Today's post comes from Erin Huntington, VP of International Corporate Affairs at Eli Lilly and Company
At European level, policy on psoriasis has stalled. We teamed up with the Economist Intelligence Unit (EIU) last autumn, to find out what was holding things back. Newly launched, results from this research show the lack of action from governments to improve care for those living with psoriasis since the 2014 World Health Organization Resolution on psoriasis.
‘Encouraging policy action to address the psoriasis challenge’, commissioned by Eli Lilly & Company explores what it’s like to live with psoriasis in Canada, Italy, France, Germany, Spain and the UK. Academics, clinicians, patient groups and patients were interviewed to determine if diagnosis and care of psoriasis is equally accessible across Member States, if integrated care is widely delivered, and if people with psoriasis feel like they are being heard.
Inequalities in access to both government support and effective treatment for psoriasis were determined by a framework developed by the EIU to be of critical concern. The lack of support to manage the mental, as well as, physical health burden of the disease, and its growing economic impact, was also found to be in need of urgent attention.
Psoriasis is associated with depression and anxiety, and can increase social exclusion, as well as impact on ability to work and access to schooling. Psoriasis also shares risk factors with other chronic diseases like heart disease and diabetes.
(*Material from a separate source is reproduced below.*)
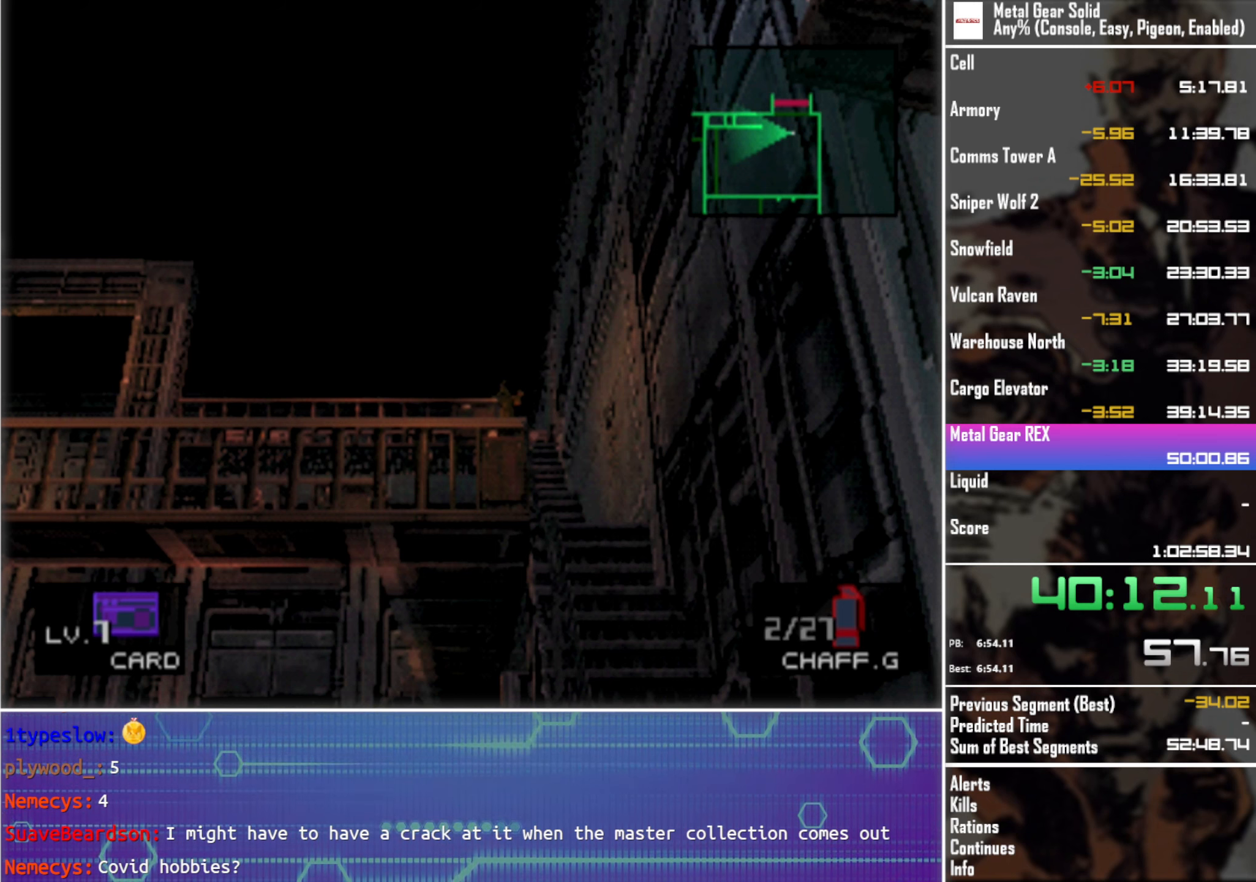
{"buttons": ["TRIANGLE", "DPAD_UP"], "left_stick": "center", "events": []}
Furthermore, according to David Trigos, Vice President of Europso and representative at Acción Psoriasis, Spain, waiting times mean it takes about two years for people in his country to receive a psoriasis diagnosis and medical care.
We all know progress can’t be made simply by pointing out what’s going wrong – we need to come up with solutions. ‘Encouraging policy action to address the psoriasis challenge’ is a call for change in the way that psoriasis is perceived and managed.
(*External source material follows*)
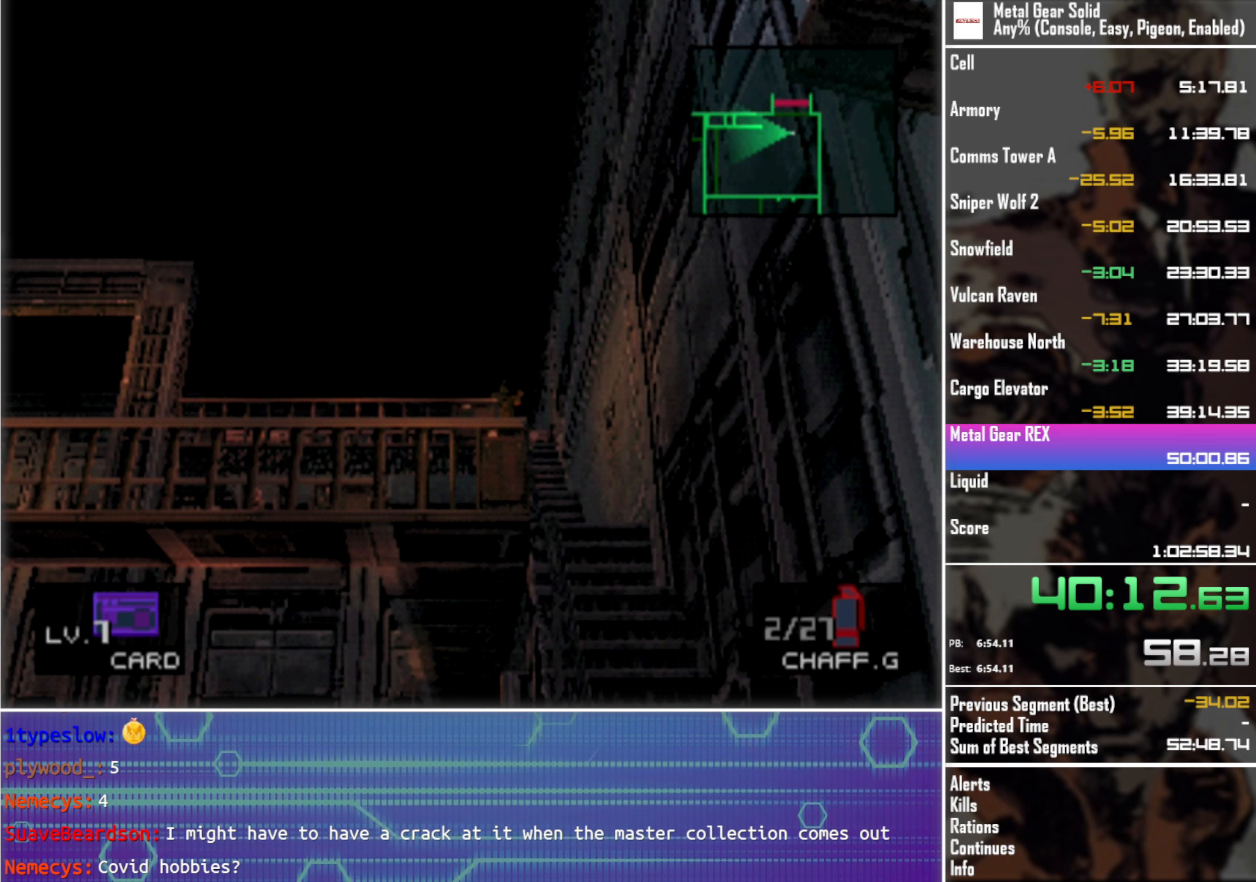
{"buttons": ["TRIANGLE", "DPAD_UP"], "left_stick": "center", "events": []}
The report details ways the psoriasis community and health decision makers can collaborate to reduce the burden of psoriasis on patients and our healthcare systems, and scale up what’s working.
It was encouraging to learn about the centres of excellence for patient-centred care (including psychological care) in certain European countries, which are better-equipped to deal with the multi-faceted implications of a person being diagnosed with psoriasis. The great efforts made to establish a Global Psoriasis Atlas and the recently established psoriasis registries will provide the basis for evidence-based policies in psoriasis care.
These initiatives are already making a difference, but as shown by the EIU report, they are not reaching all people in need. The results of the report spotlight the inaction from governments, whilst offering practical solutions that could be implemented to improve and support change to the status quo for people living with psoriasis.